**Collected data:**
=== Section Start ===

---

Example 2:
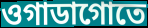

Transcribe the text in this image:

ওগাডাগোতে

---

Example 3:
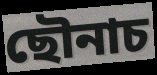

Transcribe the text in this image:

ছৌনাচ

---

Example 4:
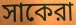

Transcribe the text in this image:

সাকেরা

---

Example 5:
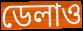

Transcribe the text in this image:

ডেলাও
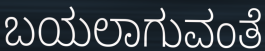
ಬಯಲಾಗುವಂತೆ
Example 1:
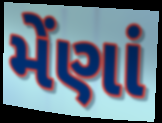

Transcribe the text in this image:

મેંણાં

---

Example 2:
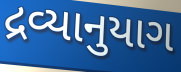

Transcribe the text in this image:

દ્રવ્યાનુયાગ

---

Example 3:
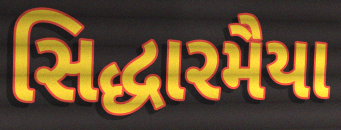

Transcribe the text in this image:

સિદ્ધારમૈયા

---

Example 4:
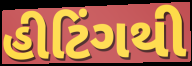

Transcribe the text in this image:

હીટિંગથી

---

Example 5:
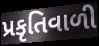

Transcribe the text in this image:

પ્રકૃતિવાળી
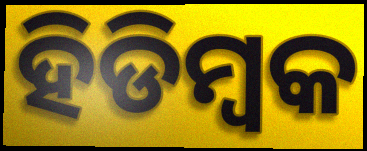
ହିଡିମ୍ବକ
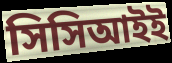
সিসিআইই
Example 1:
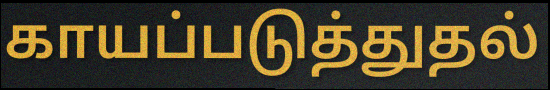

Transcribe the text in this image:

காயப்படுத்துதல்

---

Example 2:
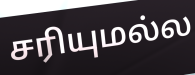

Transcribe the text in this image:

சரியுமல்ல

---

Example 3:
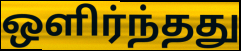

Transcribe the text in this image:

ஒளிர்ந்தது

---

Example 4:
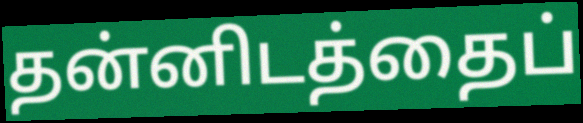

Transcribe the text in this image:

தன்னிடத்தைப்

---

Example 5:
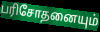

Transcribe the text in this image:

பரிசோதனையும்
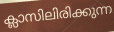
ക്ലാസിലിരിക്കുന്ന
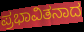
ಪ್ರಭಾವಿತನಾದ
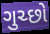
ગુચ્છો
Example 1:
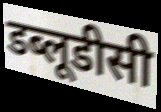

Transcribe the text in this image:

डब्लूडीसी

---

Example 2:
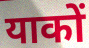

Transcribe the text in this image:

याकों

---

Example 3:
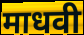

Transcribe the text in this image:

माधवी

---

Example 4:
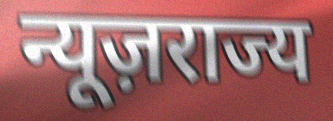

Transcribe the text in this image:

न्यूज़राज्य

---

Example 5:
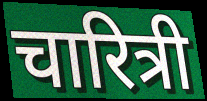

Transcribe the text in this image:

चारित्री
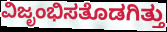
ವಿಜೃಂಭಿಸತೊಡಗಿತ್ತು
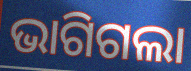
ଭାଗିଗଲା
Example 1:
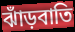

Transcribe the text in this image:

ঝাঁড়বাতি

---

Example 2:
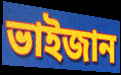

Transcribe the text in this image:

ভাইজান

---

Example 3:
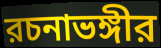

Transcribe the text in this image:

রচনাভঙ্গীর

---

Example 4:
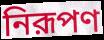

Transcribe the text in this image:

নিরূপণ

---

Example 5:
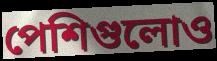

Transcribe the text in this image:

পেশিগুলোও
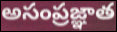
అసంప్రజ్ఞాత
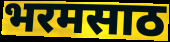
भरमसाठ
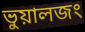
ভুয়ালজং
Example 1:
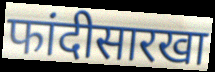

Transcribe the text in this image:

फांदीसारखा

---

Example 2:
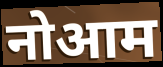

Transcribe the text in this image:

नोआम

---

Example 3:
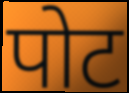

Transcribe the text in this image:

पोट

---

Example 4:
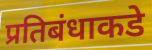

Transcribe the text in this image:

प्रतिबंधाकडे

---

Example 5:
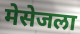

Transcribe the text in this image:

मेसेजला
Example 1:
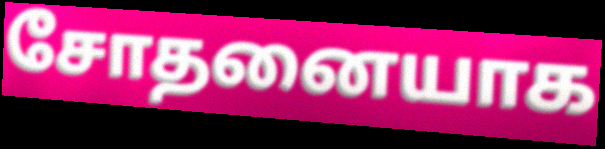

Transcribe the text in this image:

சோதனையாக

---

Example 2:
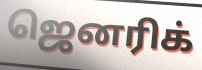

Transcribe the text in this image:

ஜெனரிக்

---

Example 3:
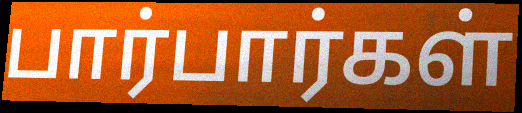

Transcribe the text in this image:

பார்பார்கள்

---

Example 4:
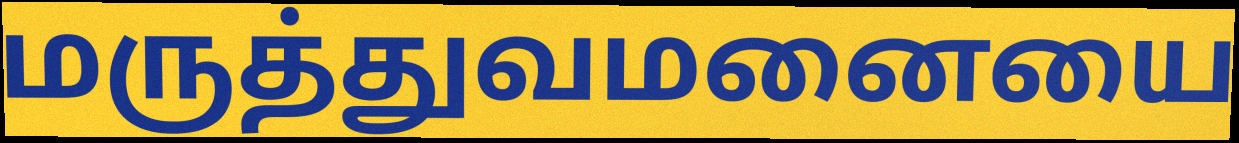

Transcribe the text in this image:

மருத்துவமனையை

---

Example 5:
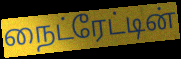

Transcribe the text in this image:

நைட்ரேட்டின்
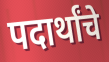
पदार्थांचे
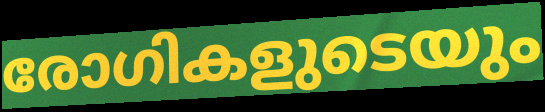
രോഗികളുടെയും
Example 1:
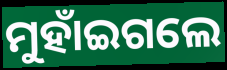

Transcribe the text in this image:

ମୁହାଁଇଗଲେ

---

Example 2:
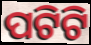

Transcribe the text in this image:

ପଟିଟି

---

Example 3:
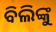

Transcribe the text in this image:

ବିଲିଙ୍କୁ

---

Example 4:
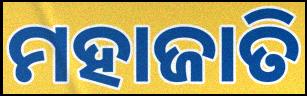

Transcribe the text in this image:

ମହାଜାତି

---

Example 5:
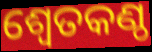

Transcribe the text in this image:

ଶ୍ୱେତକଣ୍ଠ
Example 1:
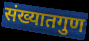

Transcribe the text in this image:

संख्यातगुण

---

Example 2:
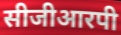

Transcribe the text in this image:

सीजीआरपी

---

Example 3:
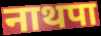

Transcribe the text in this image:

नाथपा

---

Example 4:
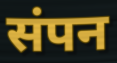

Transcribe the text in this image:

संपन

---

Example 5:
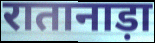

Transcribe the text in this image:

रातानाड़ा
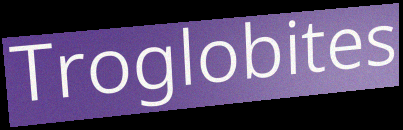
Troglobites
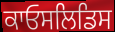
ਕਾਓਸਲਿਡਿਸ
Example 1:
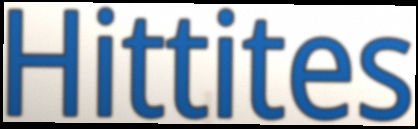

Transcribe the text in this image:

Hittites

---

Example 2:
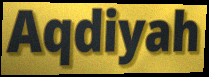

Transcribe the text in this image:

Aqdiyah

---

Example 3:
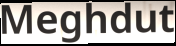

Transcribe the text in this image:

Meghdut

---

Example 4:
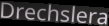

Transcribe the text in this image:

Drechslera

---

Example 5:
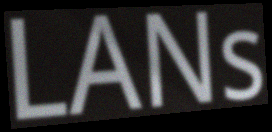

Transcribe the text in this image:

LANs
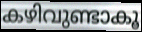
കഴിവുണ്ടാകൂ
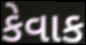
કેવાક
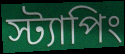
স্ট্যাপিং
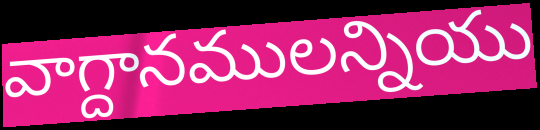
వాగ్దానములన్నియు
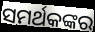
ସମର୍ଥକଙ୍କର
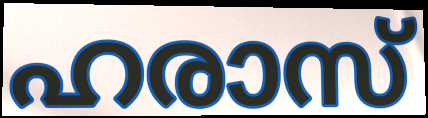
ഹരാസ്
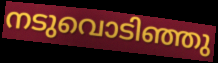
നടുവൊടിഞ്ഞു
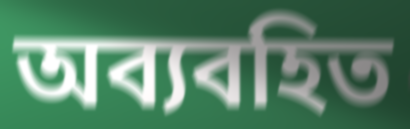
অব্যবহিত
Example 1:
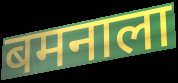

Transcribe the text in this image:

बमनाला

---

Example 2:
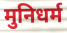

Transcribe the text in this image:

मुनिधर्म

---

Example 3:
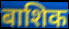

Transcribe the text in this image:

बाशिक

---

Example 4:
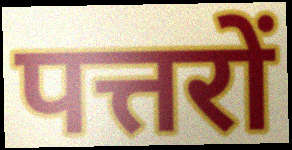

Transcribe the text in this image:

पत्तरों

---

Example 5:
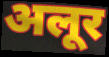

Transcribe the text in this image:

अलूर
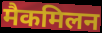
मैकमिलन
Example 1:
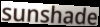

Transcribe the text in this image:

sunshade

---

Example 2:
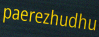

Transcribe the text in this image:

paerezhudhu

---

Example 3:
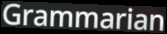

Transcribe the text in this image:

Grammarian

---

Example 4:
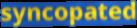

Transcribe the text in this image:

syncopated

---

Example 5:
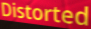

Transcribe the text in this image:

=== Section End ===

**What is needed:**
Would you restate the records above word for word and exclude the pictures?

**Answer:**
---

Example 2:

Transcribe the text in this image:

ওগাডাগোতে

---

Example 3:

Transcribe the text in this image:

ছৌনাচ

---

Example 4:

Transcribe the text in this image:

সাকেরা

---

Example 5:

Transcribe the text in this image:

ডেলাও
ಬಯಲಾಗುವಂತೆ
Example 1:

Transcribe the text in this image:

મેંણાં

---

Example 2:

Transcribe the text in this image:

દ્રવ્યાનુયાગ

---

Example 3:

Transcribe the text in this image:

સિદ્ધારમૈયા

---

Example 4:

Transcribe the text in this image:

હીટિંગથી

---

Example 5:

Transcribe the text in this image:

પ્રકૃતિવાળી
ହିଡିମ୍ବକ
সিসিআইই
Example 1:

Transcribe the text in this image:

காயப்படுத்துதல்

---

Example 2:

Transcribe the text in this image:

சரியுமல்ல

---

Example 3:

Transcribe the text in this image:

ஒளிர்ந்தது

---

Example 4:

Transcribe the text in this image:

தன்னிடத்தைப்

---

Example 5:

Transcribe the text in this image:

பரிசோதனையும்
ക്ലാസിലിരിക്കുന്ന
ಪ್ರಭಾವಿತನಾದ
ગુચ્છો
Example 1:

Transcribe the text in this image:

डब्लूडीसी

---

Example 2:

Transcribe the text in this image:

याकों

---

Example 3:

Transcribe the text in this image:

माधवी

---

Example 4:

Transcribe the text in this image:

न्यूज़राज्य

---

Example 5:

Transcribe the text in this image:

चारित्री
ವಿಜೃಂಭಿಸತೊಡಗಿತ್ತು
ଭାଗିଗଲା
Example 1:

Transcribe the text in this image:

ঝাঁড়বাতি

---

Example 2:

Transcribe the text in this image:

ভাইজান

---

Example 3:

Transcribe the text in this image:

রচনাভঙ্গীর

---

Example 4:

Transcribe the text in this image:

নিরূপণ

---

Example 5:

Transcribe the text in this image:

পেশিগুলোও
అసంప్రజ్ఞాత
भरमसाठ
ভুয়ালজং
Example 1:

Transcribe the text in this image:

फांदीसारखा

---

Example 2:

Transcribe the text in this image:

नोआम

---

Example 3:

Transcribe the text in this image:

पोट

---

Example 4:

Transcribe the text in this image:

प्रतिबंधाकडे

---

Example 5:

Transcribe the text in this image:

मेसेजला
Example 1:

Transcribe the text in this image:

சோதனையாக

---

Example 2:

Transcribe the text in this image:

ஜெனரிக்

---

Example 3:

Transcribe the text in this image:

பார்பார்கள்

---

Example 4:

Transcribe the text in this image:

மருத்துவமனையை

---

Example 5:

Transcribe the text in this image:

நைட்ரேட்டின்
पदार्थांचे
രോഗികളുടെയും
Example 1:

Transcribe the text in this image:

ମୁହାଁଇଗଲେ

---

Example 2:

Transcribe the text in this image:

ପଟିଟି

---

Example 3:

Transcribe the text in this image:

ବିଲିଙ୍କୁ

---

Example 4:

Transcribe the text in this image:

ମହାଜାତି

---

Example 5:

Transcribe the text in this image:

ଶ୍ୱେତକଣ୍ଠ
Example 1:

Transcribe the text in this image:

संख्यातगुण

---

Example 2:

Transcribe the text in this image:

सीजीआरपी

---

Example 3:

Transcribe the text in this image:

नाथपा

---

Example 4:

Transcribe the text in this image:

संपन

---

Example 5:

Transcribe the text in this image:

रातानाड़ा
Troglobites
ਕਾਓਸਲਿਡਿਸ
Example 1:

Transcribe the text in this image:

Hittites

---

Example 2:

Transcribe the text in this image:

Aqdiyah

---

Example 3:

Transcribe the text in this image:

Meghdut

---

Example 4:

Transcribe the text in this image:

Drechslera

---

Example 5:

Transcribe the text in this image:

LANs
കഴിവുണ്ടാകൂ
કેવાક
স্ট্যাপিং
వాగ్దానములన్నియు
ସମର୍ଥକଙ୍କର
ഹരാസ്
നടുവൊടിഞ്ഞു
অব্যবহিত
Example 1:

Transcribe the text in this image:

बमनाला

---

Example 2:

Transcribe the text in this image:

मुनिधर्म

---

Example 3:

Transcribe the text in this image:

बाशिक

---

Example 4:

Transcribe the text in this image:

पत्तरों

---

Example 5:

Transcribe the text in this image:

अलूर
मैकमिलन
Example 1:

Transcribe the text in this image:

sunshade

---

Example 2:

Transcribe the text in this image:

paerezhudhu

---

Example 3:

Transcribe the text in this image:

Grammarian

---

Example 4:

Transcribe the text in this image:

syncopated

---

Example 5:

Transcribe the text in this image:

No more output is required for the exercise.